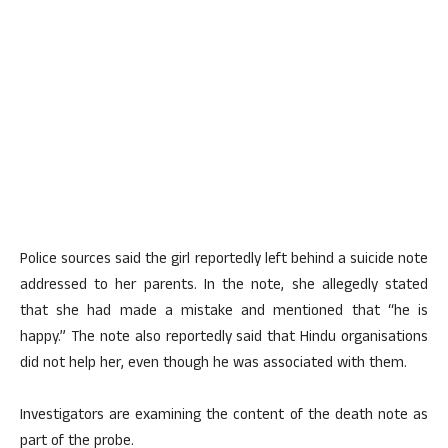
Police sources said the girl reportedly left behind a suicide note
addressed to her parents. In the note, she allegedly stated
that she had made a mistake and mentioned that “he is
happy.” The note also reportedly said that Hindu organisations
did not help her, even though he was associated with them.
Investigators are examining the content of the death note as
part of the probe.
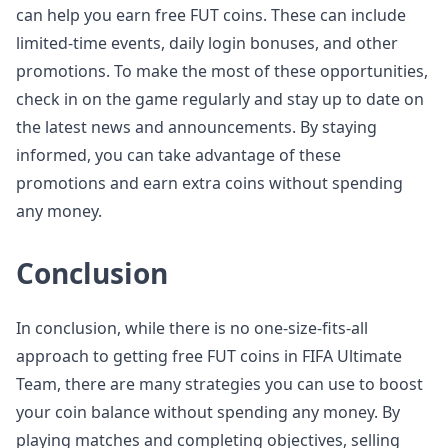
can help you earn free FUT coins. These can include
limited-time events, daily login bonuses, and other
promotions. To make the most of these opportunities,
check in on the game regularly and stay up to date on
the latest news and announcements. By staying
informed, you can take advantage of these
promotions and earn extra coins without spending
any money.
Conclusion
In conclusion, while there is no one-size-fits-all
approach to getting free FUT coins in FIFA Ultimate
Team, there are many strategies you can use to boost
your coin balance without spending any money. By
playing matches and completing objectives, selling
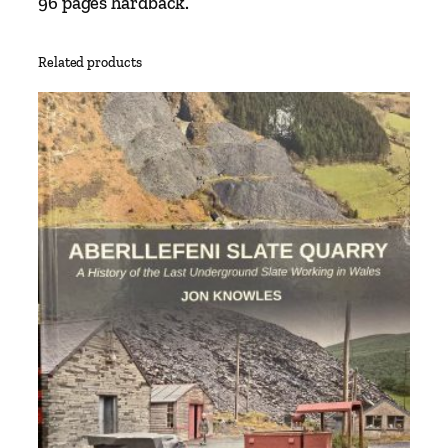
96 pages hardback.
Related products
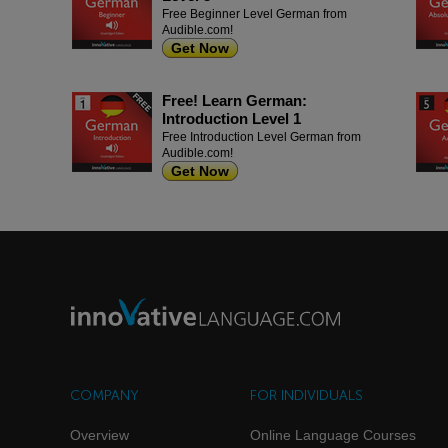
Free Beginner Level German from
Audible.com!
Get Now
Free! Learn German:
Introduction Level 1
Free Introduction Level German from
Audible.com!
Get Now
COMPANY
FOR INDIVIDUALS
Overview
Online Language Courses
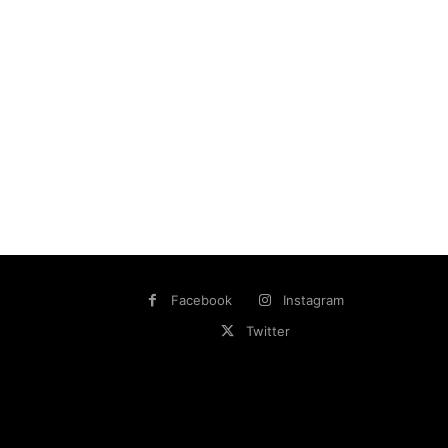
Facebook
Instagram
Twitter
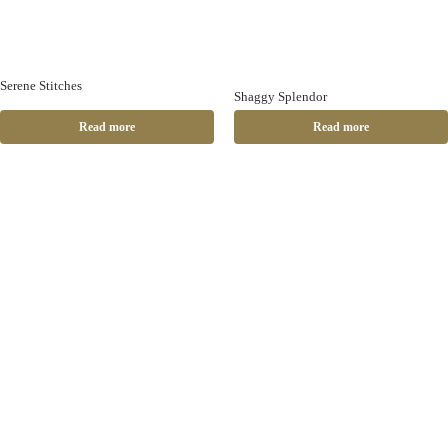
Serene Stitches
Shaggy Splendor
Read more
Read more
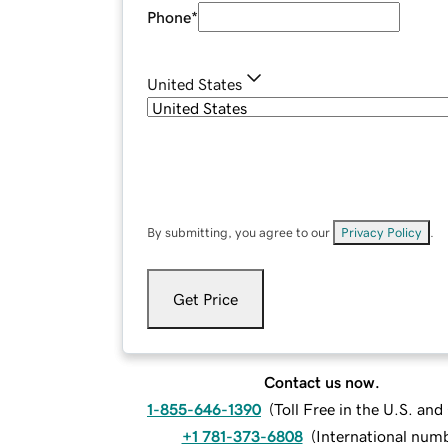
Phone
*
United States
By submitting, you agree to our
Privacy Policy
.
Get Price
Contact us now.
1-855-646-1390
(
Toll Free in the U.S. an
+1 781-373-6808
(
International num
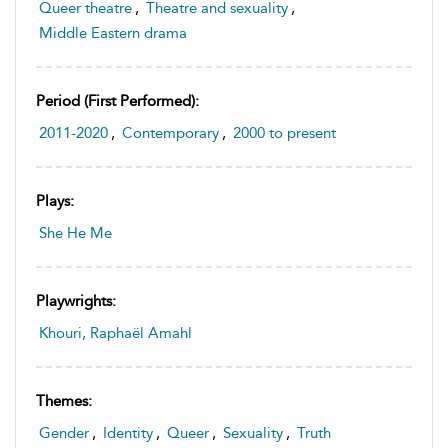
Queer theatre
,
Theatre and sexuality
,
Middle Eastern drama
Period (first Performed):
2011-2020
,
Contemporary
,
2000 to present
Plays:
She He Me
Playwrights:
Khouri, Raphaël Amahl
Themes:
Gender
,
Identity
,
Queer
,
Sexuality
,
Truth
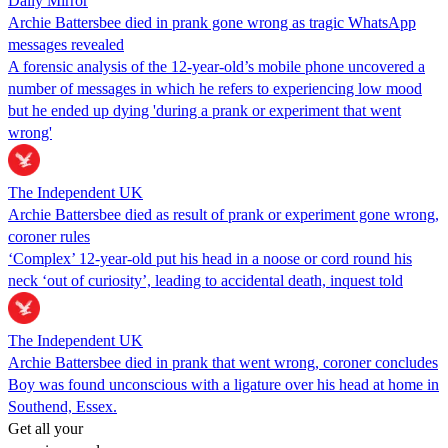
Daily Mirror
Archie Battersbee died in prank gone wrong as tragic WhatsApp
messages revealed
A forensic analysis of the 12-year-old’s mobile phone uncovered a
number of messages in which he refers to experiencing low mood
but he ended up dying 'during a prank or experiment that went
wrong'
The Independent UK
Archie Battersbee died as result of prank or experiment gone wrong,
coroner rules
‘Complex’ 12-year-old put his head in a noose or cord round his
neck ‘out of curiosity’, leading to accidental death, inquest told
The Independent UK
Archie Battersbee died in prank that went wrong, coroner concludes
Boy was found unconscious with a ligature over his head at home in
Southend, Essex.
Get all your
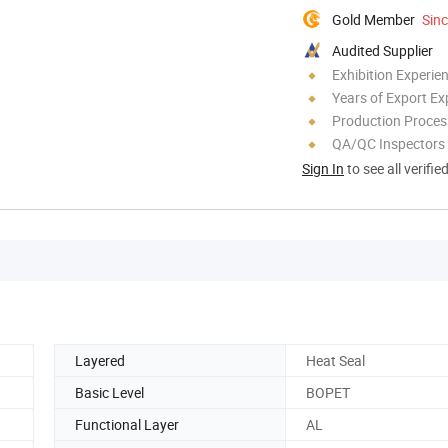
Gold Member
Sin
Audited Supplier
Exhibition Experie
Years of Export Ex
Production Process
QA/QC Inspectors
Sign In
to see all verifie
Layered
Heat Seal
Basic Level
BOPET
Functional Layer
AL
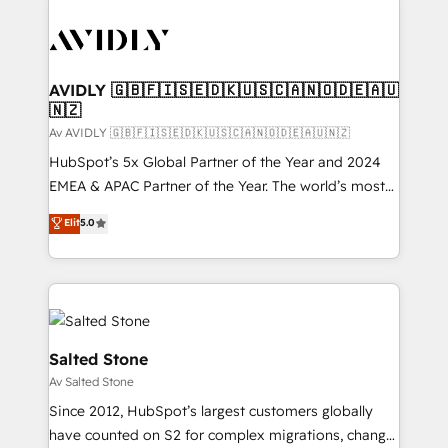
AVIDLY 🇬🇧🇫🇮🇸🇪🇩🇰🇺🇸🇨🇦🇳🇴🇩🇪🇦🇺
🇳🇿
Av AVIDLY 🇬🇧🇫🇮🇸🇪🇩🇰🇺🇸🇨🇦🇳🇴🇩🇪🇦🇺🇳🇿
HubSpot’s 5x Global Partner of the Year and 2024
EMEA & APAC Partner of the Year. The world’s most
experienced and fully accredited HubSpot Solutions
Elit
5.0
Partner. 🚀 With 2,750+ HubSpot projects delivered
and 370+ specialists across EMEA, APAC and NAM,
we de-risk complex CRM programmes and
accelerate ROI across every HubSpot Hub. 🧭 From
multi-region migrations to AI-powered automation,
we turn complexity into clarity, human at global
Salted Stone
scale. 🏆 HubSpot’s CEO called us “the partner of the
Av Salted Stone
future.” Others agree it is proof of trust built through
Since 2012, HubSpot’s largest customers globally
measurable impact.
have counted on S2 for complex migrations, change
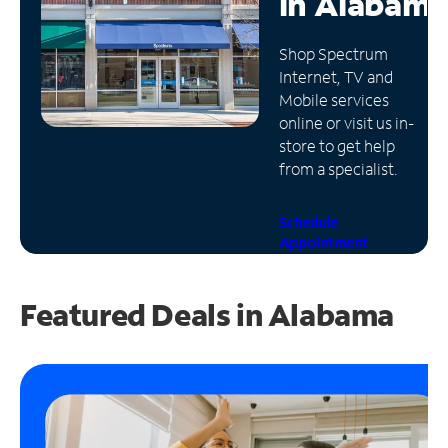
in
Alabama
Manage
Shop Spectrum
Account
Internet, TV and
Find
Mobile services
a
online or visit us in-
Store
store to get help
from a specialist.
Schedule
Appointment
Featured Deals in Alabama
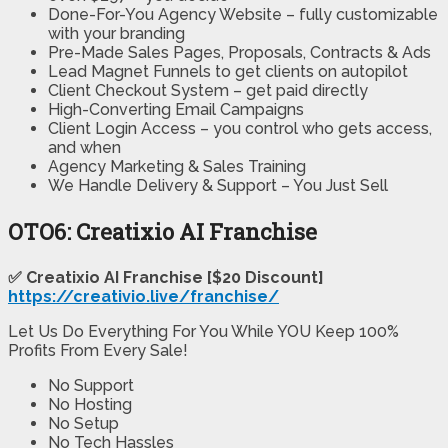
Done-For-You Agency Website – fully customizable
with your branding
Pre-Made Sales Pages, Proposals, Contracts & Ads
Lead Magnet Funnels to get clients on autopilot
Client Checkout System – get paid directly
High-Converting Email Campaigns
Client Login Access – you control who gets access,
and when
Agency Marketing & Sales Training
We Handle Delivery & Support – You Just Sell
OTO6: Creatixio AI Franchise
✅ Creatixio AI Franchise [$20 Discount]
https://creativio.live/franchise/
Let Us Do Everything For You While YOU Keep 100%
Profits From Every Sale!
No Support
No Hosting
No Setup
No Tech Hassles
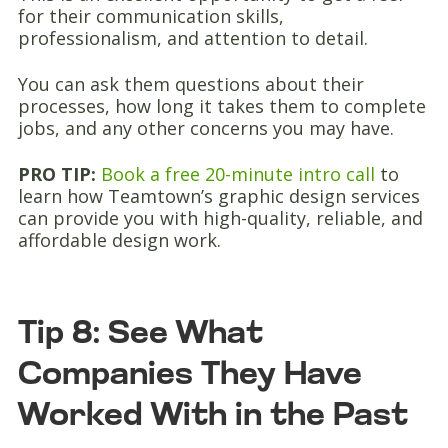
for their communication skills,
professionalism, and attention to detail.
You can ask them questions about their
processes, how long it takes them to complete
jobs, and any other concerns you may have.
PRO TIP:
Book a free 20-minute intro call
to
learn how Teamtown’s graphic design services
can provide you with high-quality, reliable, and
affordable design work.
Tip 8: See What
Companies They Have
Worked With in the Past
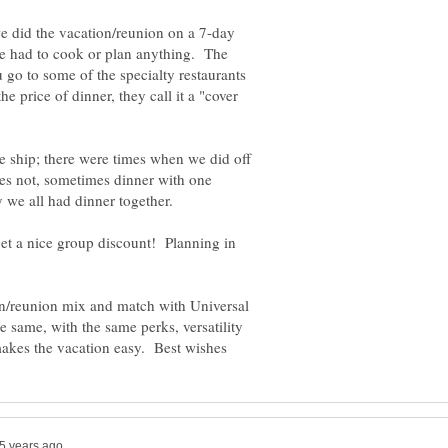
e did the vacation/reunion on a 7-day
ne had to cook or plan anything. The
u go to some of the specialty restaurants
 price of dinner, they call it a "cover
e ship; there were times when we did off
mes not, sometimes dinner with one
 we all had dinner together.
 get a nice group discount! Planning in
n/reunion mix and match with Universal
 same, with the same perks, versatility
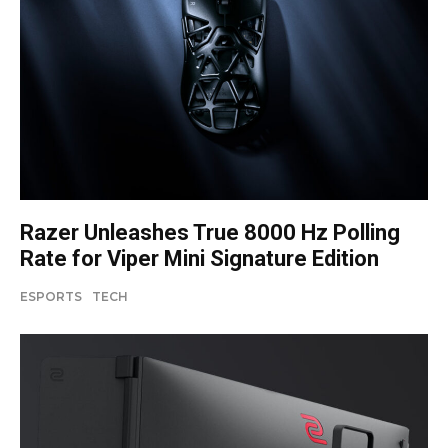
Razer Unleashes True 8000 Hz Polling
Rate for Viper Mini Signature Edition
ESPORTS
TECH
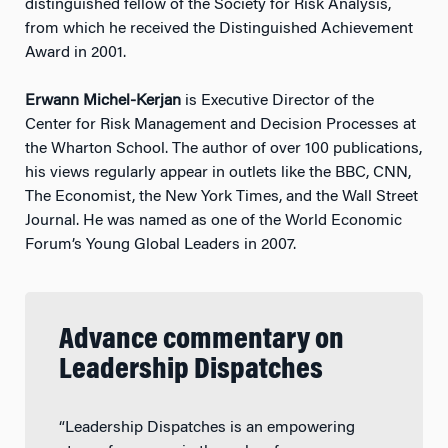
distinguished fellow of the Society for Risk Analysis,
from which he received the Distinguished Achievement
Award in 2001.
Erwann Michel-Kerjan
is Executive Director of the
Center for Risk Management and Decision Processes at
the Wharton School. The author of over 100 publications,
his views regularly appear in outlets like the BBC, CNN,
The Economist, the New York Times, and the Wall Street
Journal. He was named as one of the World Economic
Forum’s Young Global Leaders in 2007.
Advance commentary on
Leadership Dispatches
“Leadership Dispatches is an empowering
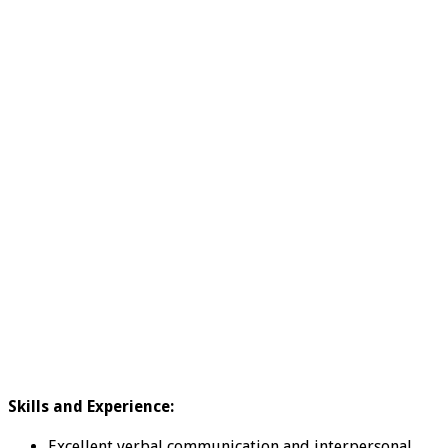
Skills and Experience:
Excellent verbal communication and interpersonal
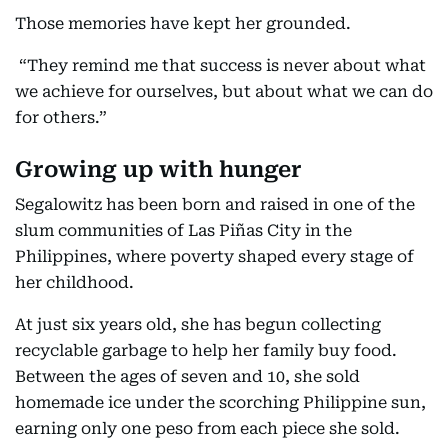
Those memories have kept her grounded.
“They remind me that success is never about what
we achieve for ourselves, but about what we can do
for others.”
Growing up with hunger
Segalowitz has been born and raised in one of the
slum communities of Las Piñas City in the
Philippines, where poverty shaped every stage of
her childhood.
At just six years old, she has begun collecting
recyclable garbage to help her family buy food.
Between the ages of seven and 10, she sold
homemade ice under the scorching Philippine sun,
earning only one peso from each piece she sold.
◆ ◆ ◆ ◆
### What to do
Rewrite the text read from all the items above, replacing "hardback" with "paperback" and keeping everything else the same. Leave the pictures out of your answer.

### Solution below
Police sources said the girl reportedly left behind a suicide note
addressed to her parents. In the note, she allegedly stated
that she had made a mistake and mentioned that “he is
happy.” The note also reportedly said that Hindu organisations
did not help her, even though he was associated with them.
Investigators are examining the content of the death note as
part of the probe.
can help you earn free FUT coins. These can include
limited-time events, daily login bonuses, and other
promotions. To make the most of these opportunities,
check in on the game regularly and stay up to date on
the latest news and announcements. By staying
informed, you can take advantage of these
promotions and earn extra coins without spending
any money.
Conclusion
In conclusion, while there is no one-size-fits-all
approach to getting free FUT coins in FIFA Ultimate
Team, there are many strategies you can use to boost
your coin balance without spending any money. By
playing matches and completing objectives, selling
96 pages paperback.
Related products
Free Beginner Level German from
Audible.com!
Get Now
Free! Learn German:
Introduction Level 1
Free Introduction Level German from
Audible.com!
Get Now
COMPANY
FOR INDIVIDUALS
Overview
Online Language Courses
Facebook
Instagram
Twitter
Serene Stitches
Shaggy Splendor
Read more
Read more
Phone
*
United States
By submitting, you agree to our
Privacy Policy
.
Get Price
Contact us now.
1-855-646-1390
(
Toll Free in the U.S. an
+1 781-373-6808
(
International num
Queer theatre
,
Theatre and sexuality
,
Middle Eastern drama
Period (first Performed):
2011-2020
,
Contemporary
,
2000 to present
Plays:
She He Me
Playwrights:
Khouri, Raphaël Amahl
Themes:
Gender
,
Identity
,
Queer
,
Sexuality
,
Truth
Daily Mirror
Archie Battersbee died in prank gone wrong as tragic WhatsApp
messages revealed
A forensic analysis of the 12-year-old’s mobile phone uncovered a
number of messages in which he refers to experiencing low mood
but he ended up dying 'during a prank or experiment that went
wrong'
The Independent UK
Archie Battersbee died as result of prank or experiment gone wrong,
coroner rules
‘Complex’ 12-year-old put his head in a noose or cord round his
neck ‘out of curiosity’, leading to accidental death, inquest told
The Independent UK
Archie Battersbee died in prank that went wrong, coroner concludes
Boy was found unconscious with a ligature over his head at home in
Southend, Essex.
Get all your
Gold Member
Sin
Audited Supplier
Exhibition Experie
Years of Export Ex
Production Process
QA/QC Inspectors
Sign In
to see all verifie
Layered
Heat Seal
Basic Level
BOPET
Functional Layer
AL
AVIDLY 🇬🇧🇫🇮🇸🇪🇩🇰🇺🇸🇨🇦🇳🇴🇩🇪🇦🇺
🇳🇿
Av AVIDLY 🇬🇧🇫🇮🇸🇪🇩🇰🇺🇸🇨🇦🇳🇴🇩🇪🇦🇺🇳🇿
HubSpot’s 5x Global Partner of the Year and 2024
EMEA & APAC Partner of the Year. The world’s most
experienced and fully accredited HubSpot Solutions
Elit
5.0
Partner. 🚀 With 2,750+ HubSpot projects delivered
and 370+ specialists across EMEA, APAC and NAM,
we de-risk complex CRM programmes and
accelerate ROI across every HubSpot Hub. 🧭 From
multi-region migrations to AI-powered automation,
we turn complexity into clarity, human at global
Salted Stone
scale. 🏆 HubSpot’s CEO called us “the partner of the
Av Salted Stone
future.” Others agree it is proof of trust built through
Since 2012, HubSpot’s largest customers globally
measurable impact.
have counted on S2 for complex migrations, change
in
Alabama
Manage
Shop Spectrum
Account
Internet, TV and
Find
Mobile services
a
online or visit us in-
Store
store to get help
from a specialist.
Schedule
Appointment
Featured Deals in Alabama
Done-For-You Agency Website – fully customizable
with your branding
Pre-Made Sales Pages, Proposals, Contracts & Ads
Lead Magnet Funnels to get clients on autopilot
Client Checkout System – get paid directly
High-Converting Email Campaigns
Client Login Access – you control who gets access,
and when
Agency Marketing & Sales Training
We Handle Delivery & Support – You Just Sell
OTO6: Creatixio AI Franchise
✅ Creatixio AI Franchise [$20 Discount]
https://creativio.live/franchise/
Let Us Do Everything For You While YOU Keep 100%
Profits From Every Sale!
No Support
No Hosting
No Setup
No Tech Hassles
for their communication skills,
professionalism, and attention to detail.
You can ask them questions about their
processes, how long it takes them to complete
jobs, and any other concerns you may have.
PRO TIP:
Book a free 20-minute intro call
to
learn how Teamtown’s graphic design services
can provide you with high-quality, reliable, and
affordable design work.
Tip 8: See What
Companies They Have
Worked With in the Past
e did the vacation/reunion on a 7-day
ne had to cook or plan anything. The
u go to some of the specialty restaurants
 price of dinner, they call it a "cover
e ship; there were times when we did off
mes not, sometimes dinner with one
 we all had dinner together.
 get a nice group discount! Planning in
n/reunion mix and match with Universal
 same, with the same perks, versatility
Razer Unleashes True 8000 Hz Polling
Rate for Viper Mini Signature Edition
ESPORTS
TECH
distinguished fellow of the Society for Risk Analysis,
from which he received the Distinguished Achievement
Award in 2001.
Erwann Michel-Kerjan
is Executive Director of the
Center for Risk Management and Decision Processes at
the Wharton School. The author of over 100 publications,
his views regularly appear in outlets like the BBC, CNN,
The Economist, the New York Times, and the Wall Street
Journal. He was named as one of the World Economic
Forum’s Young Global Leaders in 2007.
Advance commentary on
Leadership Dispatches
“Leadership Dispatches is an empowering
Skills and Experience:
Excellent verbal communication and interpersonal
Those memories have kept her grounded.
“They remind me that success is never about what
we achieve for ourselves, but about what we can do
for others.”
Growing up with hunger
Segalowitz has been born and raised in one of the
slum communities of Las Piñas City in the
Philippines, where poverty shaped every stage of
her childhood.
At just six years old, she has begun collecting
recyclable garbage to help her family buy food.
Between the ages of seven and 10, she sold
homemade ice under the scorching Philippine sun,
earning only one peso from each piece she sold.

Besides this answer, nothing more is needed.